The prominent features of direct CCFs include acute reduction of vision and headache, pulsatile proptosis, orbital bruit, conjunctival injection with severe chemosis and orbital pain, ophthalmoplegia with resultant diplopia, and other cranial nerve deficits. By contrast, features of indirect CCFs are similar, but tend to be less severe and of a chronic nature.4
Symptoms depend on rate of flow, location of venous drainage of CCF, inflammation, and pressure within the venous system. The pattern of venous drainage may change with the development and resolution of thrombosis. Anterior draining fistulas present with ocular symptoms, whilst retrograde cortical venous flow presents with neurological symptoms because of venous congestion or infarction within the supra- or infra-tentorial compartments.4,5
Cerebral angiography is the gold standard investigation, which is performed through transfemoral arterial cauterization with imaging of common carotid artery, ICA, ECA, and vertebral artery.3,5 Other investigations include CT or magnetic resonance angiography with 3D reconstruction. The goal of CCF treatment is to completely occlude the fistula with preservation of normal flow of blood in ICA. Occlusion of the fistula may be achieved with glue, liquid emboli, coil, or mesh.6–14 In cases where endovascular treatment is impossible or unsuccessful (including an SOV approach), open surgical intervention may be warranted.5,15–18
The transvenous endovascular approach is currently considered the best therapeutic option for patients with symptomatic CCF. Complete dural CCF obliteration can be obtained by an inferior petrosal sinus route, which represents probably the easiest, shortest, and safest approach even in patients with inferior petrosal sinus thrombosis. A superior petrosal sinus approach has been reported as an alternative to catheterization of the inferior petrosal sinus or of the SOV. However, the superior petrosal sinus must be patent, because mechanical recanalization has proved hazardous because of the anatomical proximity to the vein of Labbé.
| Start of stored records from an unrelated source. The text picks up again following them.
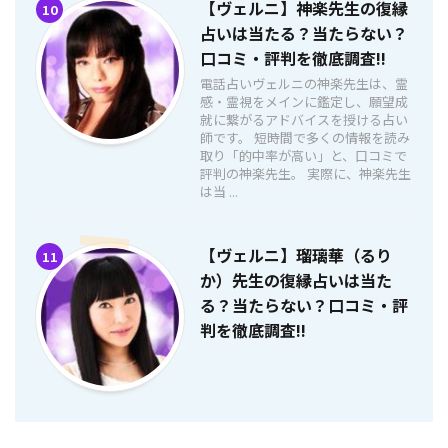
【ヴェルニ】神楽先生の復縁
10
占いは当たる？当たらない？
口コミ・評判を徹底調査!!
電話占いヴェルニの神楽先生は、霊
感・霊視をメインに鑑定し、願望成
就に繋がるアドバイスを授ける占い
師です。 短時間で多くの情報を読み
取り「的中率が高い」と、口コミで
評判の神楽先生。 実際に、神楽先生
は当 ...
【ヴェルニ】瑠璃華（るり
11
か）先生の復縁占いは当た
る？当たらない？口コミ・評
判を徹底調査!!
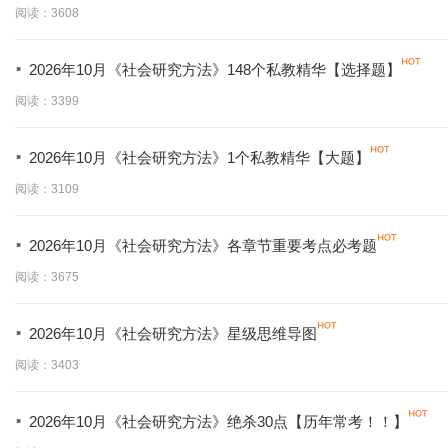
阅读：3608
·
2026年10月《社会研究方法》148个私教精华【选择题】
阅读：3399
·
2026年10月《社会研究方法》1个私教精华【大题】
阅读：3109
·
2026年10月《社会研究方法》各章节重要考点必考题
阅读：3675
·
2026年10月《社会研究方法》星级思维导图
阅读：3403
·
2026年10月《社会研究方法》绝杀30点【历年常考！！】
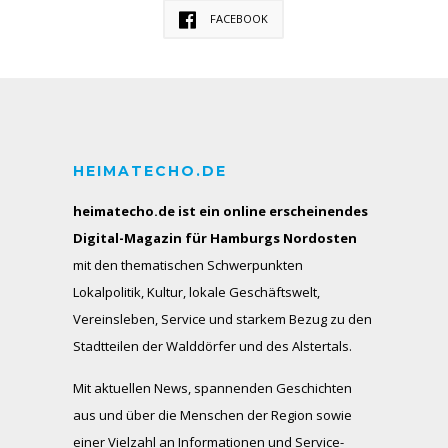
FACEBOOK
HEIMATECHO.DE
heimatecho.de ist ein online erscheinendes
Digital-Magazin für Hamburgs Nordosten
mit den thematischen Schwerpunkten
Lokalpolitik, Kultur, lokale Geschäftswelt,
Vereinsleben, Service und starkem Bezug zu den
Stadtteilen der Walddörfer und des Alstertals.
Mit aktuellen News, spannenden Geschichten
aus und über die Menschen der Region sowie
einer Vielzahl an Informationen und Service-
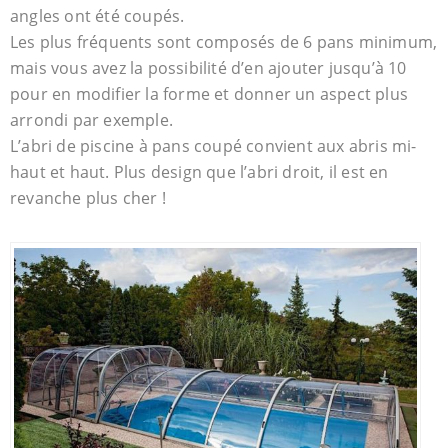
angles ont été coupés.
Les plus fréquents sont composés de 6 pans minimum,
mais vous avez la possibilité d’en ajouter jusqu’à 10
pour en modifier la forme et donner un aspect plus
arrondi par exemple.
L’abri de piscine à pans coupé convient aux abris mi-
haut et haut. Plus design que l’abri droit, il est en
revanche plus cher !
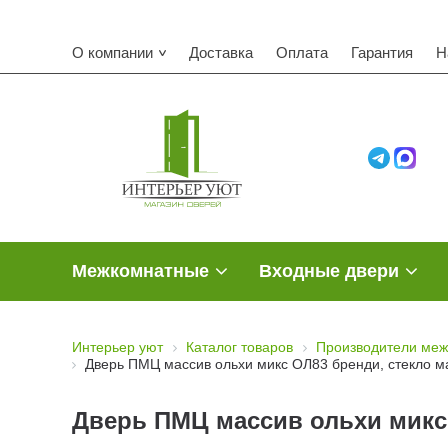
О компании
Доставка
Оплата
Гарантия
Н
Межкомнатные
Входные двери
Интерьер уют
Каталог товаров
Производители меж
Дверь ПМЦ массив ольхи микс ОЛ83 бренди, стекло м
Дверь ПМЦ массив ольхи микс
As an alternative to inferior or superior petrosal sinus pathways, a facio-ophthalmic route may be used. Only in patients where venous access is not possible may transarterial embolization be considered. However, a combination of these approaches may be needed at times, either because of failure to access from one route, or incomplete closure of fistulae. In such circumstances, alternative routes have to be identified to access the cavernous sinus and close the fistula.19
Reported success rate of complete direct carotid cavernous fistula occlusion using transvenous approach is 87%. Théaudin et al19 reported only four patients out of 20 who underwent transarterial treatment. All these patients were the early cases in their series, suggesting that the experience and devices to access the fistula from venous route have improved significantly.19
In cases where conventional endovascular access to the cavernous sinus may not be possible, due to local variations of anatomy, multidisciplinary surgical approaches via the SOV provide an alternative route to successfully and safely close a CCF. However, unexpected anatomical variations could also be encountered within the SOV itself for which the surgeon should be prepared.
The authors declare no conflict of interest in this work.